As weeks passed by, the dragon started to quiet down inside its cage, and I slowly began to feel sane again. That’s one thing they tell you that you don’t quite believe until it happens. The pain will drive you crazy. So maddening, during my follow-up exam I was prescribed antidepressants. Not because I was depressed — far from it — but because it was the only thing strong enough to open up windows of relief from the pain.

I cannot emphasize enough how important it is to seek medical attention at the first signs of shingles. The risk of developing post-herpetic neuralgia is cut in half if a patient begins taking antiviral medications within 72 hours of developing the rash.

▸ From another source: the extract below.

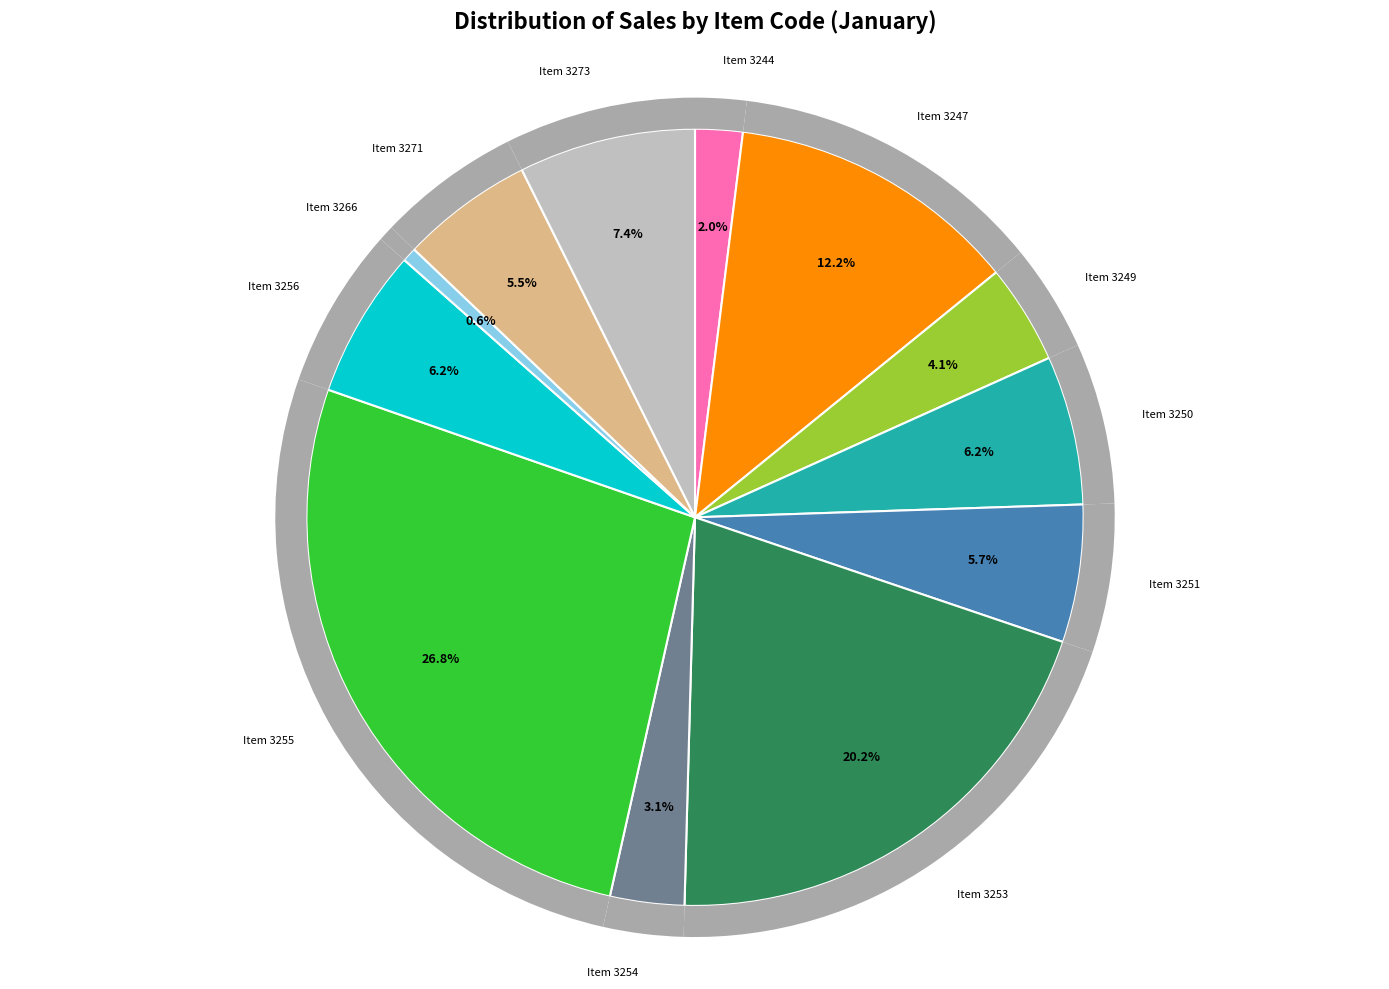

What is the change in value from 3244 to 3256?

+407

I have always overestimated my pain threshold and thought I could ride out the dragon, leaving me to silently suffer for two weeks without treatment.

Fortunately, there’s a five percent chance lightning will strike twice, giving me solace in having drastically decreased the likelihood of going through this again at a fragile and elderly age. There is a vaccine for shingles, and currently a new one in the process of being developed; however, insurance companies rarely cover it for those younger than 60 years old.

“Get vaccinated,” I told everyone who knew what happened to me. And now I’m telling you, the generation at risk, get it before the dragon awakes within.